* _SOURCE DATA_:
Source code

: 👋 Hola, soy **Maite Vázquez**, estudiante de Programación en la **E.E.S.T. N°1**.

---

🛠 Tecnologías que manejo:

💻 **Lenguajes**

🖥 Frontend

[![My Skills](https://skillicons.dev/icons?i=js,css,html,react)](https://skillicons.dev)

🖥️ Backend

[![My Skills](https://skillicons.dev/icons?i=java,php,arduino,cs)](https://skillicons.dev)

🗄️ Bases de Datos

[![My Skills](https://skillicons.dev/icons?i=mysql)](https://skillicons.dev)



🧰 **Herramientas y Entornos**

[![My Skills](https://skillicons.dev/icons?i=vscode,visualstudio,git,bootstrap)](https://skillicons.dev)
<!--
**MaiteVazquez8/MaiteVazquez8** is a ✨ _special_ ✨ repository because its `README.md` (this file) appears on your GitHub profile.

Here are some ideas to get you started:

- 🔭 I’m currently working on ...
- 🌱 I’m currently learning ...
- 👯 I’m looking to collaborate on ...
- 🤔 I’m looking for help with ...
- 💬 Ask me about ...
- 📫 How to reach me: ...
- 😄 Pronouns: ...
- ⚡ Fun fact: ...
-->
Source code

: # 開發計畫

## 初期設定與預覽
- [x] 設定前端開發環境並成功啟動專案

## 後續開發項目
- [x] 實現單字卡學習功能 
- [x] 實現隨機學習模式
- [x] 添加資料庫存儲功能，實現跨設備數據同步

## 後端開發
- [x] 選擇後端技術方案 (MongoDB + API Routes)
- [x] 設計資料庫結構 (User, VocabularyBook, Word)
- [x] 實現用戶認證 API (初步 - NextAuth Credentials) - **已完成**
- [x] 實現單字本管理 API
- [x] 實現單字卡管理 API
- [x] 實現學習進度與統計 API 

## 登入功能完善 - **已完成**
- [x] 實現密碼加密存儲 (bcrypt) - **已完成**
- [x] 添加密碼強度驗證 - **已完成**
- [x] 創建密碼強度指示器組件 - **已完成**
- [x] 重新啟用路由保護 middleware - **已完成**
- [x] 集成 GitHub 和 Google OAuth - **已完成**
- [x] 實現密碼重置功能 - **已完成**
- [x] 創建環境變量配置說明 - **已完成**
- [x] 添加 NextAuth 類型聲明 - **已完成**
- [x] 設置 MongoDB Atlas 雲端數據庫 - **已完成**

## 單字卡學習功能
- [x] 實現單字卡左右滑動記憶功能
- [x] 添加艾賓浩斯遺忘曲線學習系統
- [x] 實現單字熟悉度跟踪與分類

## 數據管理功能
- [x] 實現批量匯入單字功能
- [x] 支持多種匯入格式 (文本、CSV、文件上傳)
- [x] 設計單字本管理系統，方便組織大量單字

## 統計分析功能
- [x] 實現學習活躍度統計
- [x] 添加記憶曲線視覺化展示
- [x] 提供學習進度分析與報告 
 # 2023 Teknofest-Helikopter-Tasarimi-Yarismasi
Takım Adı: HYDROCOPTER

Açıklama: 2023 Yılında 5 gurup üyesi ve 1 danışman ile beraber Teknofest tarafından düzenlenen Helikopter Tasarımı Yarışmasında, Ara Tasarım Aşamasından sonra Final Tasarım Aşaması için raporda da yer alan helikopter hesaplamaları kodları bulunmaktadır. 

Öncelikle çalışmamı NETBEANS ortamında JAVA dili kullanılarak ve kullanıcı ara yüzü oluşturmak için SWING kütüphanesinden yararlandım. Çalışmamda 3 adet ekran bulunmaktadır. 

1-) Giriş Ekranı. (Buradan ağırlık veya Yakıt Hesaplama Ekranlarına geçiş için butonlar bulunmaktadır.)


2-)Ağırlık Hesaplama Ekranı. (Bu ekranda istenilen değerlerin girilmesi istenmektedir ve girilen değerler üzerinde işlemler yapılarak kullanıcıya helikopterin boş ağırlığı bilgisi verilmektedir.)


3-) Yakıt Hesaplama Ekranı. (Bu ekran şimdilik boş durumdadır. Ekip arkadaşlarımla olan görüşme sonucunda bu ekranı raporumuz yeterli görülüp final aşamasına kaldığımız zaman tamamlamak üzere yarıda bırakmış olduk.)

* _ACTION ITEM_: Transcribe the records above exactly, beginning at the line that contains "- ⚡ Fun fact: ..." and ending with the line that contains "- [x] 設置 MongoDB Atlas 雲端數據庫 - **已完成**", both included, and nothing else.

* _EXERCISE SOLUTION_:
- ⚡ Fun fact: ...
-->
Source code

: # 開發計畫

## 初期設定與預覽
- [x] 設定前端開發環境並成功啟動專案

## 後續開發項目
- [x] 實現單字卡學習功能 
- [x] 實現隨機學習模式
- [x] 添加資料庫存儲功能，實現跨設備數據同步

## 後端開發
- [x] 選擇後端技術方案 (MongoDB + API Routes)
- [x] 設計資料庫結構 (User, VocabularyBook, Word)
- [x] 實現用戶認證 API (初步 - NextAuth Credentials) - **已完成**
- [x] 實現單字本管理 API
- [x] 實現單字卡管理 API
- [x] 實現學習進度與統計 API 

## 登入功能完善 - **已完成**
- [x] 實現密碼加密存儲 (bcrypt) - **已完成**
- [x] 添加密碼強度驗證 - **已完成**
- [x] 創建密碼強度指示器組件 - **已完成**
- [x] 重新啟用路由保護 middleware - **已完成**
- [x] 集成 GitHub 和 Google OAuth - **已完成**
- [x] 實現密碼重置功能 - **已完成**
- [x] 創建環境變量配置說明 - **已完成**
- [x] 添加 NextAuth 類型聲明 - **已完成**
- [x] 設置 MongoDB Atlas 雲端數據庫 - **已完成**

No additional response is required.